Saturday, July 30, 2011

Stalking People on Speechranks

I thought about writing a post on in general, but decided that I wanted to be more specific. In case you're not as speechranks-obsessed as I am, speechranks is that fantastic website where you can see how you and others are doing or have done in a given season at speech and debate tournaments. You can smugly count your green checkmarks or glare at your lack thereof. You can see how you or your speech ranks in your state and in the nation. For example, I was the 13th highest-ranked non-debater last year. Is that an really an official ranking, you say? No, but clearly it should be. However, perhaps the best part of speechranks is stalking other people. 

If you're half as competitive as I am, you probably use speechranks to see who's ahead of you. Sometimes it's fun to know that the guy who beat you in an event has won that event at every tournament that year, but that you came really close to breaking his streak. Or you can scope out who you're ahead of, and that never gets old. :evilgrin:  Then you watch as they jump ten places ahead of you after the next tournament... ahem. You may also use this fantasical website to see if you're friends qualified for Nationals and in what event(s). You could follow trends on speechranks to predict who will be in finals at NITOC and at what event. (For the record, seven of the people I thought would be in HI finals at NITOC were in HI finals at NITOC. But that wasn't too difficult to call.) Of course, you could also play "find the person with the most green checkmarks in one event." The most I've found is 11. Which is amazing.
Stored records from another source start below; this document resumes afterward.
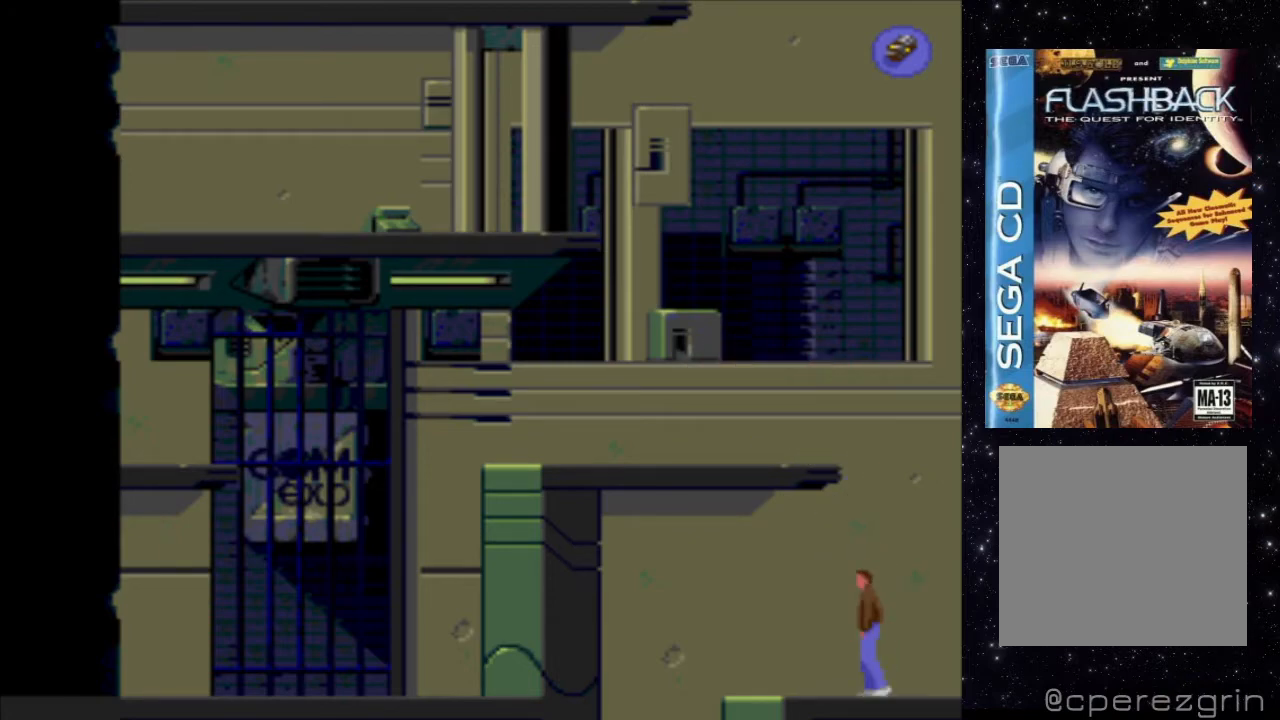
{"buttons": ["X", "DPAD_LEFT"], "events": [[40, "X", "down"]]}
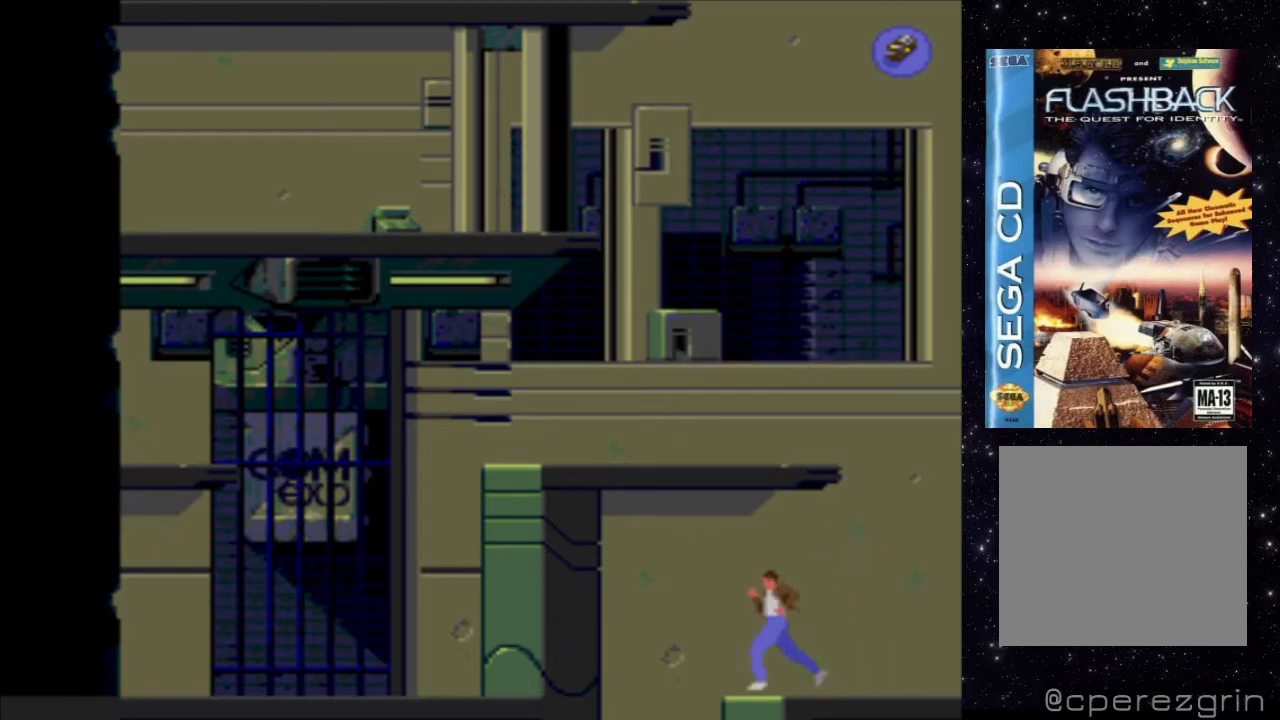
{"buttons": [], "events": [[180, "X", "up"], [280, "DPAD_LEFT", "up"]]}
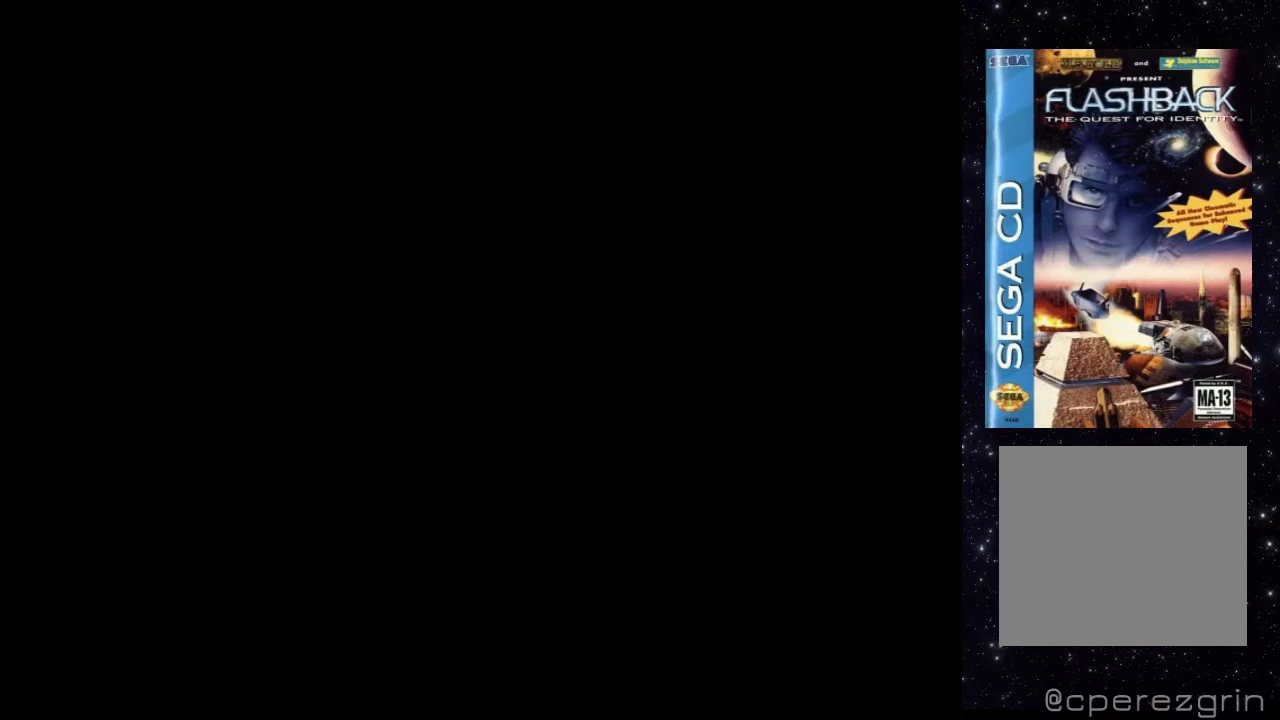
{"buttons": [], "events": []}
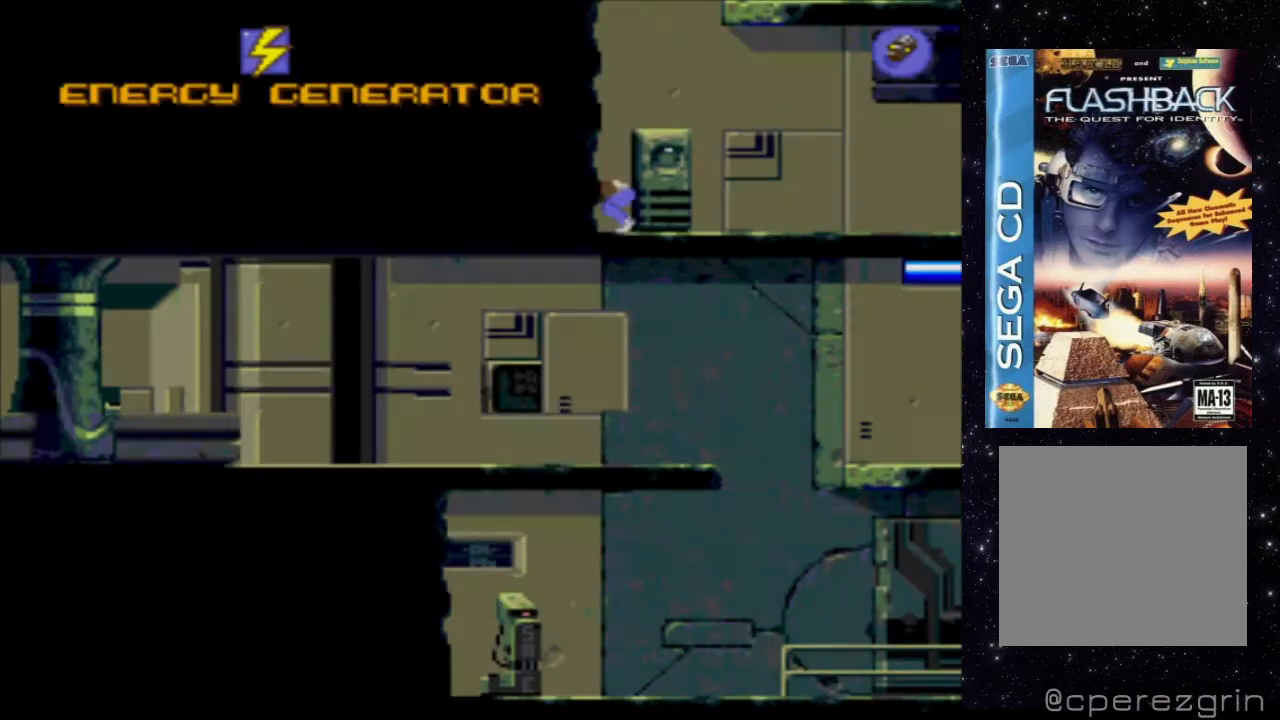
{"buttons": [], "events": []}
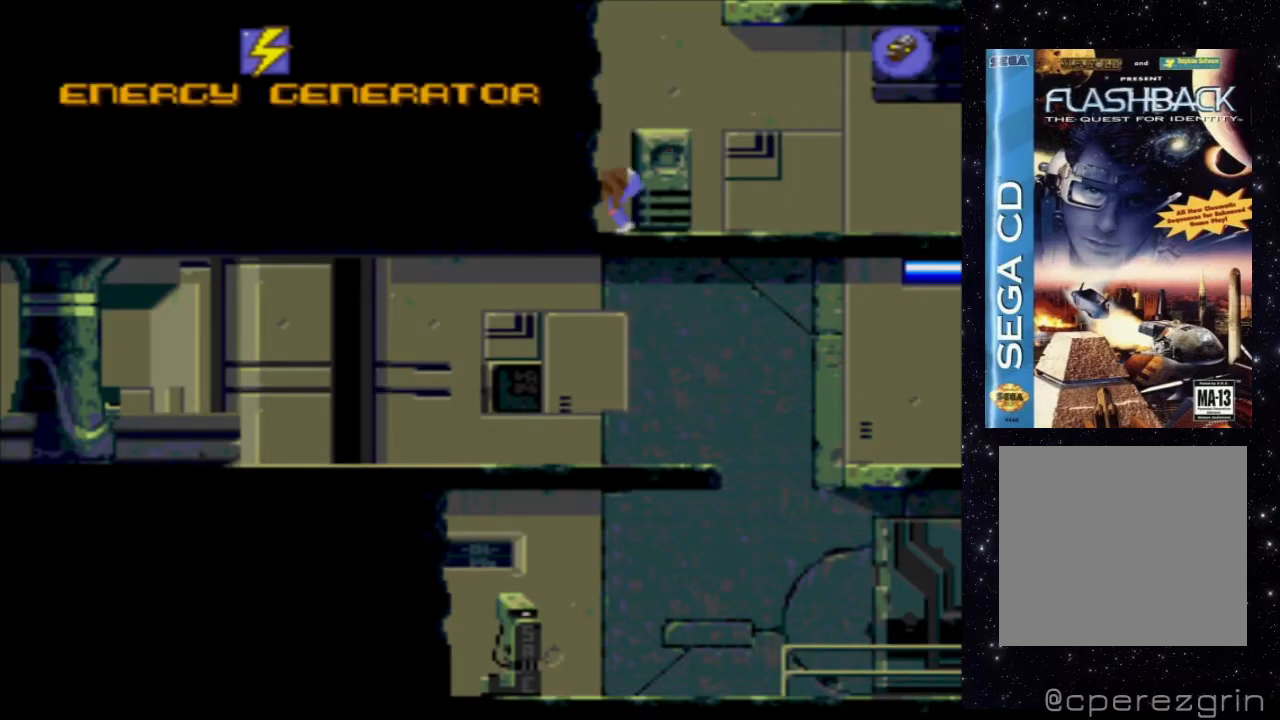
{"buttons": ["DPAD_RIGHT"], "events": [[280, "DPAD_RIGHT", "down"]]}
But I haven't even got into the real stalking yet. Maybe you're just checking out results from some tournament when you see a name, random or otherwise (or you type a specific name in for bonus superstalker points), and you click on it. And you read stuff. Then you click on his debate partner. And you read more stuff. Then you click on her duo partner. And the list goes on and on and on until you hit a dead end. So you start all over.

No, speechranks was probably not supposed to be a form of Facebook without the friend requests and status updates and obnoxious poking. But homeschoolers have to make up for their lack of social lives somewhere.

You're homeschooled, and you're a speechranks stalker. For shame.